土地買収と借地権

公共用地を手に入れる方法の一つは、土地所有者と交渉して土地を買い入れ、あるいはその土地に借地権その他の権利が存する場合には、権利者の承諾を得てこれを消滅させるやり方で、普通これを任意買収と呼んでいます。しかし、権利者である相手方が、つねに交渉に応じて素直に土地などを譲ってくれるとはかぎりませんし、譲るにしても無法に高い値を主張する場合もあります。といって、公共事業を中止し変更することはできませんし、他所で土地を買ってこれに代えるというわけにもいきません。そこで、そのような場合には、やむをえず権力で相手方の意思いかんにかかわらず強制的に権利を取得し、またはこれを消滅させることが必要となります。このように権力で強制的に財産権を剥奪する制度が、土地収用または強制買収と呼ばれるもので、その一般的根拠法が土地収用法です。なお、公共の利害に特に重大な関係があり緊急に施行する必要がある特定公共事業については、手続の迅速化をはかるため公共用地の取得に関する特別措置法が制定されています。土地収用制度は、私有財産権に対して重大な制約を加えるものですから、土地収用法は公共の利益の増進と私有財産との調整をはかるため詳細な規定を設けています。同法によれば、土地などを収用することができる公共事業の範囲は、道路、河川、鉄道、電気通信等同法第三条に列挙されている事業のほか特別法に定められた事業にかぎられ、収用の対象は、土地、土地にある所有権以外の権利、立木、建物等、土石砂れきにかぎられ、収用の手続は、次のような段階をへて進められます。

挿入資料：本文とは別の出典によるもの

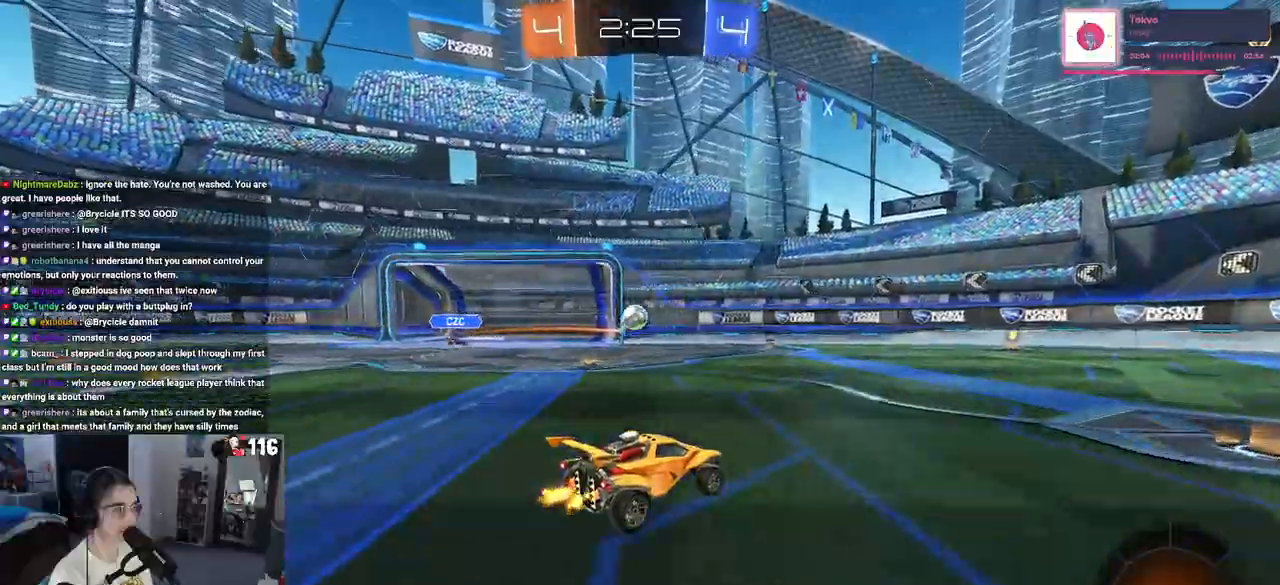
{"buttons": ["R1", "R2"], "left_stick": "center", "right_stick": "center", "events": [[283, "TRIANGLE", "down"], [283, "left_stick", "left"], [383, "TRIANGLE", "up"], [400, "left_stick", "center"]]}
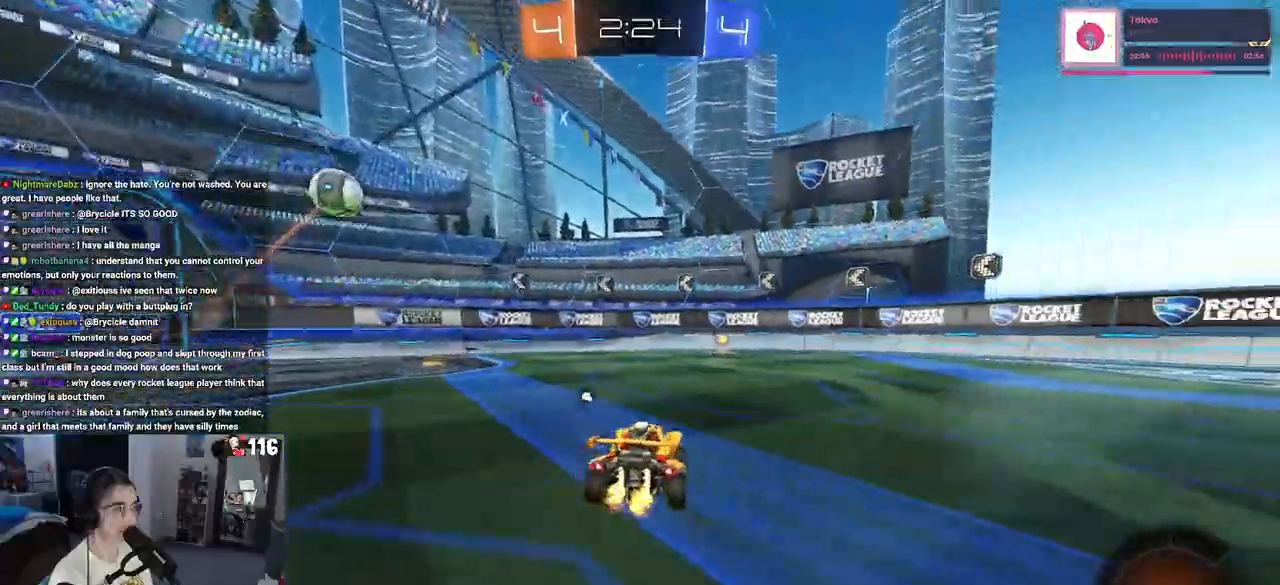
{"buttons": ["R1", "R2"], "left_stick": "right", "right_stick": "center", "events": [[50, "TRIANGLE", "down"], [167, "TRIANGLE", "up"], [467, "left_stick", "right"]]}
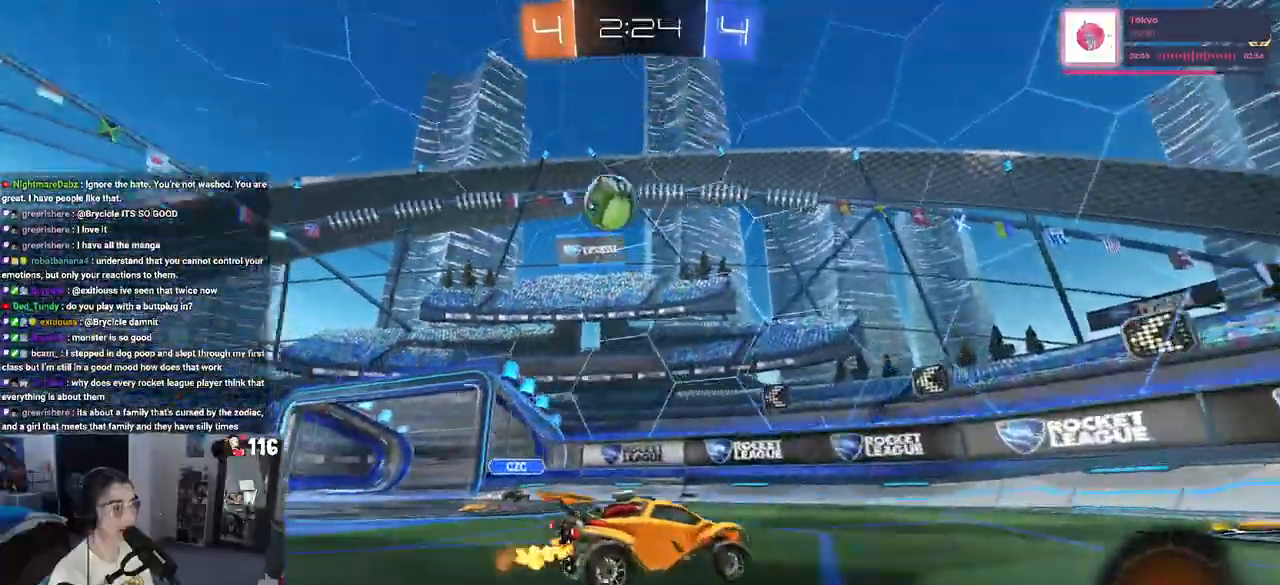
{"buttons": ["R2"], "left_stick": "right", "right_stick": "center", "events": [[117, "R1", "up"], [133, "left_stick", "center"], [200, "left_stick", "right"], [283, "SQUARE", "down"], [400, "SQUARE", "up"]]}
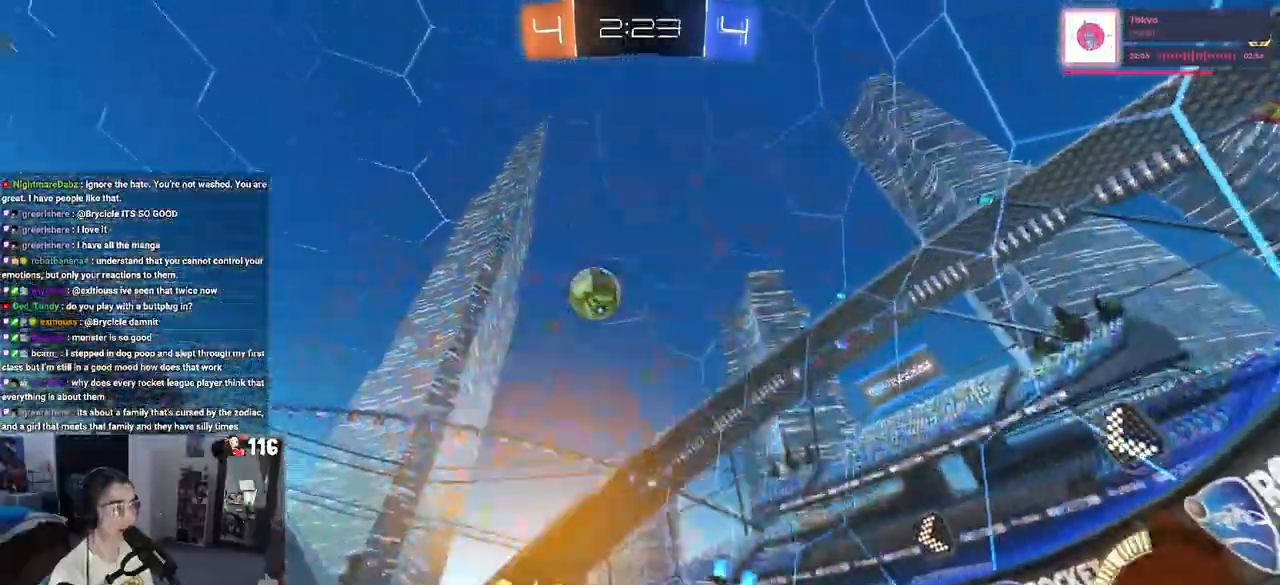
{"buttons": ["R2"], "left_stick": "left", "right_stick": "center", "events": [[267, "left_stick", "center"], [450, "left_stick", "left"]]}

(1)事業の認定。土地収用をなしうるためには、一般的な公共性があるだけではたらず、土地を収用または使用する公益上の必要性の有無、事業計画、事業能力について個別的に国土交通大臣または知事の認定をうけることが必要です。
(2)土地細目の公告。事業認定をうけた後、起業者は、収用しまたは使用しようとする土地の所在地、所有者等所定の事項の公告を申請し、知事は、これらの事項を公告するとともに関係人に通知しなければなりません。土地細目の公告後は、土地の形質の変更や工作物の新設等をすることができなくなります。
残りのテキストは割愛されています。